A mission to sequence the genome of every known animal, plant, fungus and protozoan – a group of single-celled organisms – is underway. The Earth BioGenome Project (EBP) has been described as a “moonshot for biology”.
The main ambitions of the project are threefold:
Fundamental science: The genomes will be an inventory of knowledge about the biology of life on the planet. Drawing a parallel between the human genome project and the endeavour to have a the first human walk on the Moon, Prof [Harris] Lewin said that while the specific challenges in each were very different, they had one key thing in common: “An investment in basic science without knowing exactly where it would lead.”
Conservation: To protect endangered species from threats like climate change, scientists want to understand the genetic code that underlies their adaptations to their environment.
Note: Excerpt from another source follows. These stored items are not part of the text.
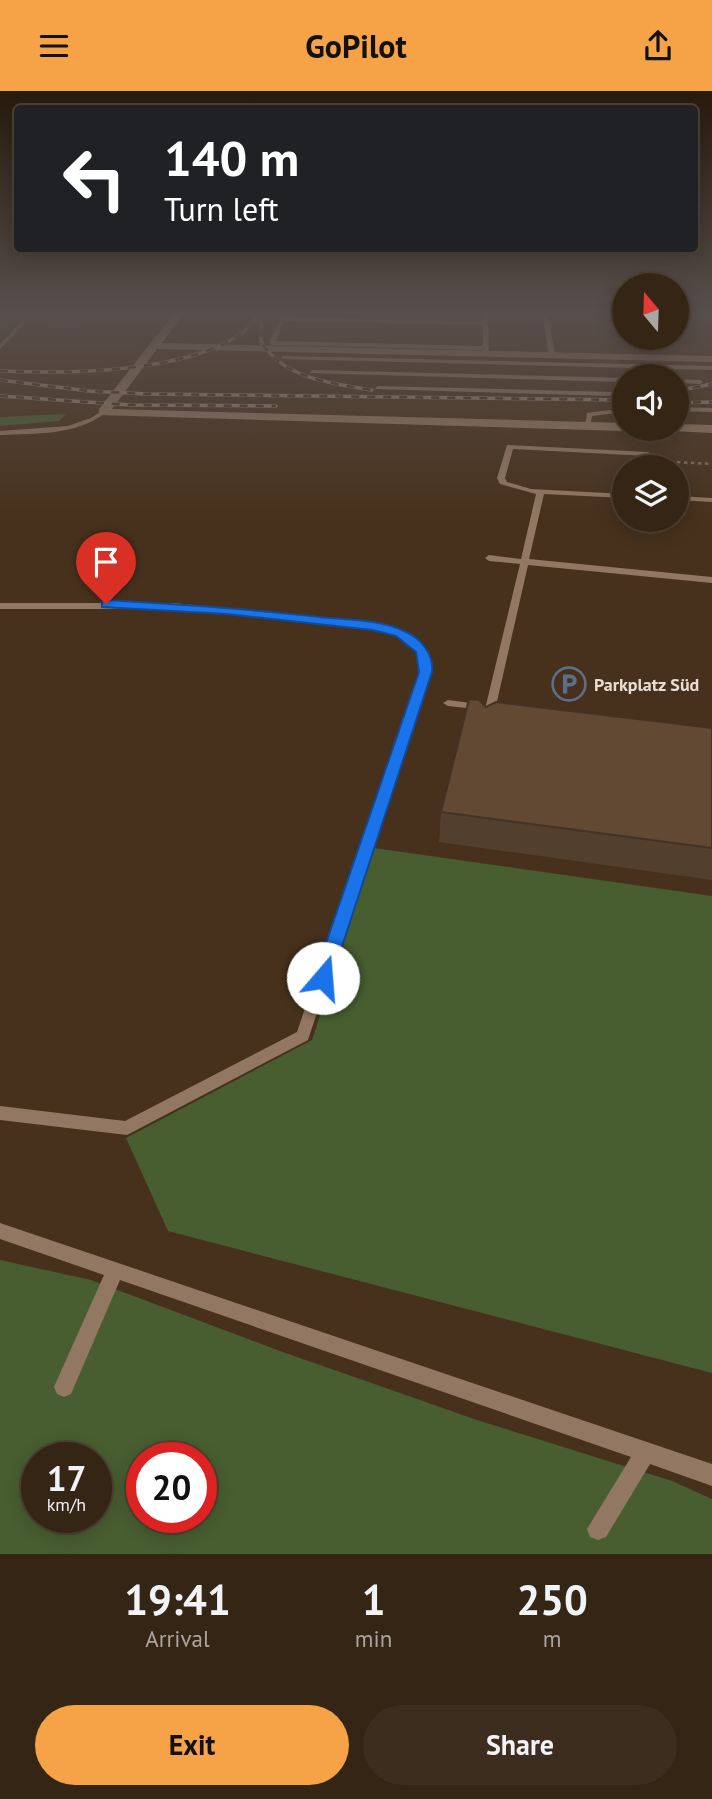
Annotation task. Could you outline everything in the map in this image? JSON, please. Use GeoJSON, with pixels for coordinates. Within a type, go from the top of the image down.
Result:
{"type":"FeatureCollection","features":[{"type":"Feature","properties":{"kind":"street"},"geometry":{"type":"LineString","coordinates":[[103,412],[128,381]]}},
{"type":"Feature","properties":{"kind":"street"},"geometry":{"type":"LineString","coordinates":[[103,412],[612,427]]}},
{"type":"Feature","properties":{"kind":"street"},"geometry":{"type":"LineString","coordinates":[[689,428],[712,429]]}},
{"type":"Feature","properties":{"kind":"lane"},"geometry":{"type":"LineString","coordinates":[[378,388],[417,381]]}},
{"type":"Feature","properties":{"kind":"lane"},"geometry":{"type":"LineString","coordinates":[[544,381],[612,394]]}},
{"type":"Feature","properties":{"kind":"lane"},"geometry":{"type":"LineString","coordinates":[[577,381],[612,385]]}},
{"type":"Feature","properties":{"kind":"lane"},"geometry":{"type":"LineString","coordinates":[[689,382],[700,382]]}},
{"type":"Feature","properties":{"kind":"lane"},"geometry":{"type":"LineString","coordinates":[[689,409],[712,410]]}},
{"type":"Feature","properties":{"kind":"lane"},"geometry":{"type":"LineString","coordinates":[[588,426],[589,414],[612,411]]}},
{"type":"Feature","properties":{"kind":"lane"},"geometry":{"type":"LineString","coordinates":[[0,433],[79,425],[96,419],[103,412]]}},
{"type":"Feature","properties":{"kind":"lane"},"geometry":{"type":"LineString","coordinates":[[612,495],[541,491],[503,484],[500,478],[510,447],[648,454]]}},
{"type":"Feature","properties":{"kind":"lane"},"geometry":{"type":"LineString","coordinates":[[485,730],[541,491]]}},
{"type":"Feature","properties":{"kind":"lane"},"geometry":{"type":"LineString","coordinates":[[689,499],[712,500]]}},
{"type":"Feature","properties":{"kind":"lane"},"geometry":{"type":"LineString","coordinates":[[489,558],[712,580]]}},
{"type":"Feature","properties":{"kind":"lane"},"geometry":{"type":"LineString","coordinates":[[0,606],[174,606],[372,626],[389,629],[413,641],[426,662],[303,1036],[127,1128],[0,1114]]}},
{"type":"Feature","properties":{"kind":"lane"},"geometry":{"type":"LineString","coordinates":[[448,703],[503,710]]}},
{"type":"Feature","properties":{"kind":"lane"},"geometry":{"type":"LineString","coordinates":[[0,1231],[712,1475]]}},
{"type":"Feature","properties":{"kind":"lane"},"geometry":{"type":"LineString","coordinates":[[64,1387],[115,1270]]}},
{"type":"Feature","properties":{"kind":"lane"},"geometry":{"type":"LineString","coordinates":[[598,1529],[646,1452]]}},
{"type":"Feature","properties":{"kind":"path"},"geometry":{"type":"LineString","coordinates":[[689,463],[712,464]]}},
{"type":"Feature","properties":{"kind":"green space"},"geometry":{"type":"Polygon","coordinates":[[[66,414],[59,421],[0,426],[0,417],[66,414]]]}},
{"type":"Feature","properties":{"kind":"green space"},"geometry":{"type":"Polygon","coordinates":[[[374,848],[712,896],[712,1373],[168,1231],[126,1138],[312,1040],[374,848]]]}},
{"type":"Feature","properties":{"kind":"green space"},"geometry":{"type":"Polygon","coordinates":[[[0,1260],[91,1280],[280,1351],[477,1420],[672,1481],[712,1499],[712,1554],[0,1554],[0,1260]]]}},
{"type":"Feature","properties":{"kind":"building"},"geometry":{"type":"Polygon","coordinates":[[[469,699],[479,700],[486,707],[496,702],[712,728],[712,848],[441,812],[469,699]]]}},
{"type":"Feature","properties":{"kind":"railway"},"geometry":{"type":"LineString","coordinates":[[10,381],[89,391],[147,394],[612,400]]}},
{"type":"Feature","properties":{"kind":"railway"},"geometry":{"type":"LineString","coordinates":[[323,381],[372,390]]}},
{"type":"Feature","properties":{"kind":"railway"},"geometry":{"type":"LineString","coordinates":[[689,389],[712,384]]}},
{"type":"Feature","properties":{"kind":"railway"},"geometry":{"type":"LineString","coordinates":[[0,396],[131,405],[276,406]]}},
{"type":"Feature","properties":{"kind":"railway"},"geometry":{"type":"LineString","coordinates":[[689,403],[712,402]]}},
{"type":"Feature","properties":{"kind":"place","name":"Parkplatz Süd"},"geometry":{"type":"Point","coordinates":[569,684]}},
{"type":"Feature","properties":{"kind":"route"},"geometry":{"type":"LineString","coordinates":[[106,604],[226,610],[372,626],[401,633],[422,651],[426,672],[323,978]]}}]}
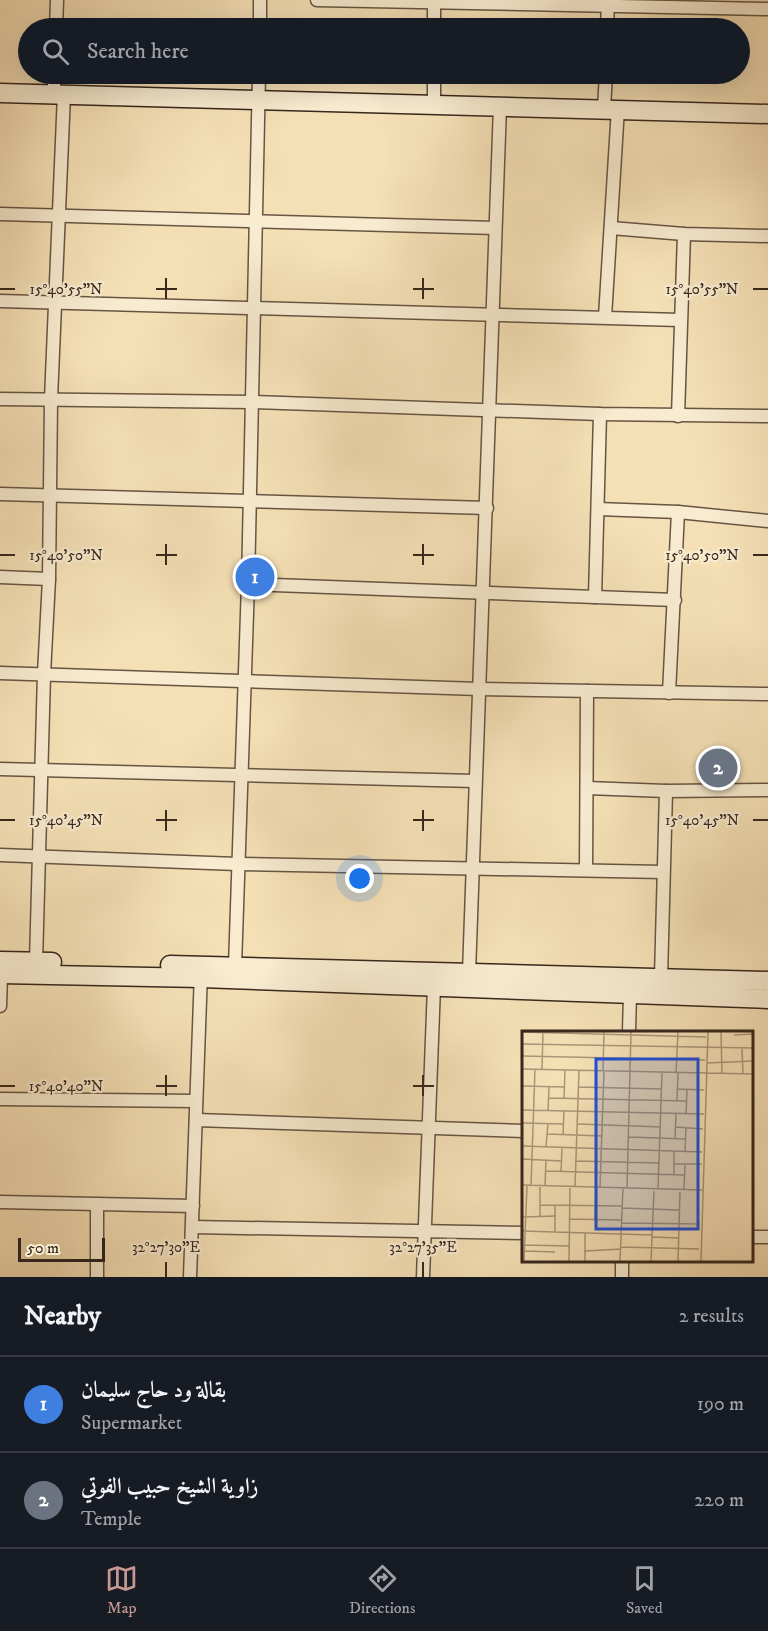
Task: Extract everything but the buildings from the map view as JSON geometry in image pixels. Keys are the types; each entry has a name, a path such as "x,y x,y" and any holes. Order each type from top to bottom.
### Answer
{"main road":[{"path":"0,93 259,98 768,114"},
{"path":"0,970 36,962 201,972 235,966 378,977 434,986 768,999"},
{"path":"0,970 378,977 469,973 768,981"}],"street":[{"path":"56,18 57,0"},
{"path":"260,0 260,18"},
{"path":"317,0 434,4 608,3 768,9"},
{"path":"607,18 608,3"},
{"path":"434,4 434,18"},
{"path":"36,962 49,579 51,399 60,216 59,94 56,84"},
{"path":"235,966 248,584 259,84"},
{"path":"434,84 434,104"},
{"path":"605,317 611,228 611,108 607,84"},
{"path":"469,973 500,105"},
{"path":"0,214 495,228"},
{"path":"611,228 684,234 768,236"},
{"path":"678,416 684,234"},
{"path":"0,301 680,320"},
{"path":"0,399 252,402 600,414 768,416"},
{"path":"595,597 600,414"},
{"path":"0,494 250,503 487,508"},
{"path":"598,509 678,512 768,521"},
{"path":"669,693 678,512"},
{"path":"0,577 49,579"},
{"path":"248,584 675,600"},
{"path":"0,673 479,689 768,694"},
{"path":"586,870 587,691"},
{"path":"0,769 475,782"},
{"path":"587,788 666,791 768,790"},
{"path":"661,977 666,791"},
{"path":"0,855 237,864 663,872"},
{"path":"0,970 0,1006"},
{"path":"190,1277 201,972"},
{"path":"423,1277 434,986"},
{"path":"629,1031 630,994"},
{"path":"0,1099 196,1101"},
{"path":"195,1120 428,1130 522,1131"},
{"path":"0,1202 193,1206"},
{"path":"97,1205 97,1277"},
{"path":"193,1227 522,1233"}],"place":[{"name":"بقالة ود حاج سليمان","path":"255,577"},
{"name":"زاوية الشيخ حبيب الفوتي","path":"718,768"}]}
Species of particular conservation interest, such as the golden eagle, have already been targeted for genome sequencing.
Human welfare: Pinpointing the code for “useful traits” could reveal, for example, medicinal properties embedded in an organism’s DNA or ways to protect vital crop species from drought and disease.
The price tag on an “inventory of life” is a projected US$4.7bn (£3.6bn), which, according to the project leaders, will come from charities and governments around the world. As of [November 1] 17 institutions have each committed to the common goal of completing the 1.5 million genomes.